Wooden and wrought iron rim lock. Image: K. Webb.

Wooden and wrought iron rim lock. Image: K. Webb.

Without delving into the tedious technical details – the locks that were available in the 19th century consisted of two main types – ones that are attached to the surface of the door and ones that are placed into a cavity that has been cut into the door. The surface locks consist of ‘stock locks’ and ‘rim locks’ and the cut locks are ‘flush locks’ (which were cut into the surface of the door) and ‘mortise locks’ (cut into the edge of the door).

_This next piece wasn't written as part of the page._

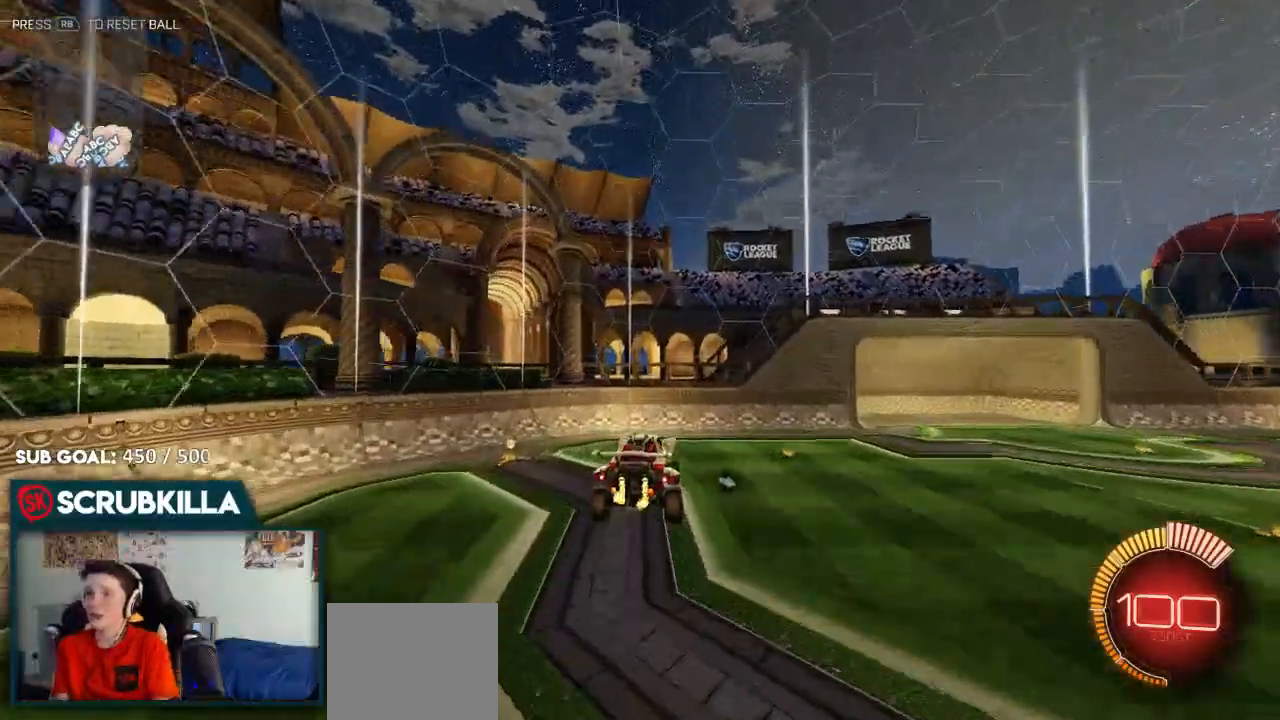
{"buttons": ["R2"], "left_stick": "center", "right_stick": "center", "events": [[367, "left_stick", "left"], [433, "R2", "down"], [500, "left_stick", "center"]]}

These types are easily distinguished as the surface locks have their strike plates attached to the surface of one side of the adjacent wall, and the strike plates of a mortise or flush lock are placed within the door jamb. Also, only the front plate of the housing (lock cover) is visible with these mortise and flush locks. Sounds simple? Not always – lock reuse can make identification and dating of locks complicated, as broken locks were often replaced with new types.  Wrought iron examples could also be fixed and reworked into other things (Priess 2002: 92). Darn those thrifty Victorians!

Of the types mentioned above, rim locks and mortise locks are commonly found on the doors of Christchurch houses that were built during the 19th century. Some examples that some of our buildings archaeologists have found are pictured below.

Rim lock from a central city house. Image: P. Mitchell.

Rim lock from a central city house. Image: P. Mitchell.

 Mortise lock in situ and mortise lock close-up. Images: J. Garland and P. Mitchell.

Mortise lock in situ and mortise lock close-up. Images: J. Garland and P. Mitchell.

Mortise locks were more labour intensive to install than rim locks, as the mortise cavity in the door had to be cut. This lock type didn’t become popular until the late 19th century for this reason. But by the beginning of the 20th century mortise locks formed a major portion of the locks offered by prominent lock companies like Yale and Towne, and Sargent and Company (Priess 2002: 99). Flush locks are more commonly seen on furniture or closets, as they are inserted into the interior surface of a door or drawer, and they are usually out of sight when the drawer or door is closed (Priess 2002: 90).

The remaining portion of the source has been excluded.